2. Learning is Wellness
Recently, I’ve been paying attention to a variety of insightful discussions on employee wellbeing. For example, at TalentCulture, we acknowledge contributors who hit the mark with a monthly Content Impact Award. One recent recipient, Erin Rouble, explored the work-at-all-costs mindset that has worn down so many people. She notes that “grind culture” takes a serious toll on mental and physical health at all levels (for more on that, see this Deloitte study). And this is creating a startling perceptual gap between employers and employees.
As Erin writes, “While only 56% of employees think executives care about their wellbeing, a whopping 91% of leaders say employees know they care.” Not a stretch to say that 11-hour days and toxic performance expectations are a poor way to say you care about your workforce. No wonder loyalty is slipping.
So, what does boost wellness? It reaches beyond the usual answers. Yes, fitness, mindfulness, stress reduction. All of these play a role. But again, wellness must now look beyond daily habits. The opportunity to learn new skills empowers people. Pathways that encourage people to face the future with more knowledge, competence, and confidence can make a lasting difference. This kind of learning boosts engagement, reduces stress, and helps people flourish.

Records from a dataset
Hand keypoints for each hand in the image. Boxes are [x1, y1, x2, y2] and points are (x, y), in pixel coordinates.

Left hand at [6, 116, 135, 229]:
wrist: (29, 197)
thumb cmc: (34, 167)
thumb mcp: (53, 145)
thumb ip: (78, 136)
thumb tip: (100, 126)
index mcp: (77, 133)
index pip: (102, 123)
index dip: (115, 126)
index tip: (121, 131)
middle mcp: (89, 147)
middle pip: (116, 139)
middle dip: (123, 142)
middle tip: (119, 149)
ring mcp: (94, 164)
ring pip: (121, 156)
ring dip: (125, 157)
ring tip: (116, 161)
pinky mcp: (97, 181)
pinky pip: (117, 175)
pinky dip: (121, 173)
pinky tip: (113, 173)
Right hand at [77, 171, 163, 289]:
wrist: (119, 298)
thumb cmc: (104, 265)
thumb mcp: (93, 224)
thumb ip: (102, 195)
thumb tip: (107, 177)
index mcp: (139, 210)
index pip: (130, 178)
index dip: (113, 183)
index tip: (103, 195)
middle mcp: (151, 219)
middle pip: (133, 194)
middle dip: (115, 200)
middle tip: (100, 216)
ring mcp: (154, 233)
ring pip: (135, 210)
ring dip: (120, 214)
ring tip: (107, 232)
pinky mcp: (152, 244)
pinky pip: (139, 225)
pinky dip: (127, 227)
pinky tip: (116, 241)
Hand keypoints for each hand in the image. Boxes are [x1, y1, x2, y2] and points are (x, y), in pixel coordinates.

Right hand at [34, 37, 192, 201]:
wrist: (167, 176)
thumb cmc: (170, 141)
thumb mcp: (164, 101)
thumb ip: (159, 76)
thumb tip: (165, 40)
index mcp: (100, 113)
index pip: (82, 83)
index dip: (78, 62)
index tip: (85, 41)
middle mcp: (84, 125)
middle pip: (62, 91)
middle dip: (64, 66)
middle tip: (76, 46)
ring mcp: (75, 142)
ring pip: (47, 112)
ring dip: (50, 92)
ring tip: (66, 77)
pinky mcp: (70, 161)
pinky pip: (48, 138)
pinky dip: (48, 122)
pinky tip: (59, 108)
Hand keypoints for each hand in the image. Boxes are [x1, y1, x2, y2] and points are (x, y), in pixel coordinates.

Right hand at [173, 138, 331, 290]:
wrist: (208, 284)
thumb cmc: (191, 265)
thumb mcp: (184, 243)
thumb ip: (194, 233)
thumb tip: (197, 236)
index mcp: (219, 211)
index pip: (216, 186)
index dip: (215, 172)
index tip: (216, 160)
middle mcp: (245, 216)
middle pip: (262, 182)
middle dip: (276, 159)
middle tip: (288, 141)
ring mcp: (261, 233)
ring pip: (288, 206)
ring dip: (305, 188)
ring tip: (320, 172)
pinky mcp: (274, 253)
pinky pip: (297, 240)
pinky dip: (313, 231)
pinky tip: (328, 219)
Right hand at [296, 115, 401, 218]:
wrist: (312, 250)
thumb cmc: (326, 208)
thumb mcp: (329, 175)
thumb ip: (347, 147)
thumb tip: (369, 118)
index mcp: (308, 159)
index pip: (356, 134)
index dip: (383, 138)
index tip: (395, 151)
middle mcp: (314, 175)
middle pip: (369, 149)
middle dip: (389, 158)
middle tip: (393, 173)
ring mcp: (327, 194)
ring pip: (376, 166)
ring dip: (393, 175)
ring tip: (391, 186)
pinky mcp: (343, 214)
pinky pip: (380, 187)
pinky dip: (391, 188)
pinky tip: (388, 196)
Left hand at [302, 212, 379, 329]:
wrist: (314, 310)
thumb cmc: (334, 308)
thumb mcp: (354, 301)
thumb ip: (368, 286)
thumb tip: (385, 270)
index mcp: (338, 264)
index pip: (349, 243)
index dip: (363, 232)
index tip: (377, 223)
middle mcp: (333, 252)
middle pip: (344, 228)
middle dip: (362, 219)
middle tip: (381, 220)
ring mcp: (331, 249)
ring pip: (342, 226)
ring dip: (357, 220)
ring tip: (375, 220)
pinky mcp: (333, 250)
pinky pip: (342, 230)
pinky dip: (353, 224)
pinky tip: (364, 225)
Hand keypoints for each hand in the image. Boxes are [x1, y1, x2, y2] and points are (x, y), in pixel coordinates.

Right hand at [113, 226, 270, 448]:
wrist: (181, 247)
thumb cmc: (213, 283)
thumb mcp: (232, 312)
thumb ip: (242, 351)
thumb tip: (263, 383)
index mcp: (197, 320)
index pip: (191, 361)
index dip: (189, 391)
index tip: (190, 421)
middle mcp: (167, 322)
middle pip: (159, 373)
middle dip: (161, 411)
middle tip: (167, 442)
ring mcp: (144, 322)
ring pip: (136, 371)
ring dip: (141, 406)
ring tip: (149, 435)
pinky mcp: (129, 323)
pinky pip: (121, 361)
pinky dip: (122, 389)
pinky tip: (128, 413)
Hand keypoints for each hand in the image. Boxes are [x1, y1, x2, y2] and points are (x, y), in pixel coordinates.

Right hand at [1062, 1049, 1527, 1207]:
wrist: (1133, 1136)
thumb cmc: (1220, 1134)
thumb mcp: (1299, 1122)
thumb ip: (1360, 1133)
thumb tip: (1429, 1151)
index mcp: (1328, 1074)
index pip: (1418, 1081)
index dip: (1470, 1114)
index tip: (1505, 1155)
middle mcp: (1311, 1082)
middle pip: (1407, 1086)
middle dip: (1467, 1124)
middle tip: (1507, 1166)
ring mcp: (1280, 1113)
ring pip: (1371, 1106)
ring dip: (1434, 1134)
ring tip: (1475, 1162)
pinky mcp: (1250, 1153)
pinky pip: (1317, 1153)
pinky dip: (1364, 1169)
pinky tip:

### PROMPT A
According to the excerpt on employee wellbeing, what percentage of leaders say employees know they care?
### PROMPT B
Please list the effects that the excerpt on employee wellbeing attributes to the kind of learning it describes.

### EXPECTED OUTPUT A
91%

### EXPECTED OUTPUT B
It boosts engagement, reduces stress, and helps people flourish.